Leider passt zu diesem vermeintlichen romantischen Idyll die Aufdringlichkeit vieler Nicaraguaner überhaupt nicht. Dass alles etwas wuseliger und weniger geordnet abläuft als in Costa Rica ist die eine, auch sympathische Sache. Die andere ist aber, dass man an kaum einem Ort einmal in Ruhe gelassen wird, um möglichst viele Hängematten, Zigaretten oder Taxifahrten lautstark anzupreisen. Der Genuss der tollen Kulisse Garanadas mit ihren wunderschönen Kirchen, Plätzen und liebevoll gekachelten Bürgersteigen hatte oft einen bitteren Beigeschmack. Die Grenzerfahrungen wurden so oft auch in der Stadt fortgeführt, und das hat das oft geschundene Land wirklich nicht verdient.
So reisten wir mit durchaus gemischten Erinnerungen wieder zurück gen Süden. Man darf eben nicht vergessen, dass Nicaragua eines der ärmsten Länder des gesamten amerikanischen Kontinents ist und Costa Rica dagegen eines der reichsten. Armut sieht man auch vom Bus aus häufiger, es ist meist schmutziger und leider auch heruntergekommen. Die offenbar tatenlose und doch allgegenwärtige Propaganda der regierenden Sozialisten, die häufig den Eindruck eines "Kuba light" erweckte, macht die Lage der Menschen nicht besser, obwohl uns mangels echter Erfahung profunde Kritik sicher nicht zusteht und wir sie auch gar nicht üben möchten. Es sind bloß Eindrücke, die uns aber oft grenzwertig erschienen.
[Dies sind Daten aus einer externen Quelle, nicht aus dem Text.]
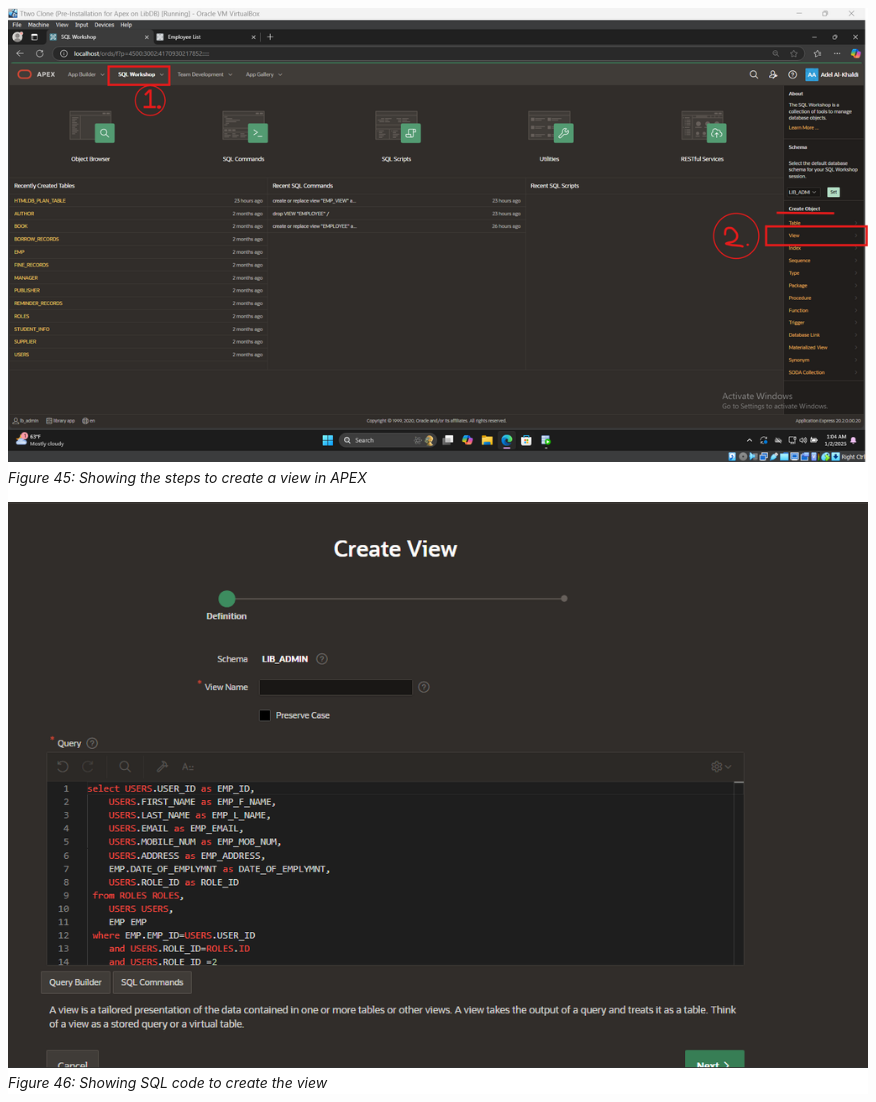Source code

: ![View Creation Steps](./media/image56.png)
*Figure 45: Showing the steps to create a view in APEX*

![SQL Code for View](./media/image57.png)
*Figure 46: Showing SQL code to create the view*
Dennoch können wir nicht abstreiten, dass wir uns auf der grenzwärtigen Fahrt nach Costa Rica besser fühlten, weil wir wussten, dass uns ein angenehmerer Ort erwartet. Davor stand "nur" weiteres Grenzprozedere, dass sich noch länger als jenes auf der Hinfahrt ausdehnte. Noch einmal beschreiben brauchen wir es wohl nicht bis auf die Bemerkung, dass Nicaragua wohl doch kein Vergnügungspark sein kann, weil wir auch eine Ausreisegebühr zu entrichten hatten. Wofür und zu wessen Gunsten? Lassen wir dies mal unkommentiert.
Die Freude, zurück in der Heimat San José und bei unserem Freund Marvin zu sein, währte indes leider nur einen Tag. Dies ist unserem dichten Zeitplan geschuldet, denn unsere Reise ist ja meistens in Bewegung wie ein perpetuum mobile. Wir nutzten also die wenige Zeit und verbrachten sie ausgiebig mit Marvin und seinen Freunden. Der Abschied eben fiel uns entsprechend schwer, war doch der Aufenthalt in San José einer unserer herzlichsten. Wir werden auf jeden Fall irgendwann zurückkehren und am besten etwas länger bleiben. Wir wissen jetzt erst recht, was Pura Vida ist. Wir lieben Costa Rica!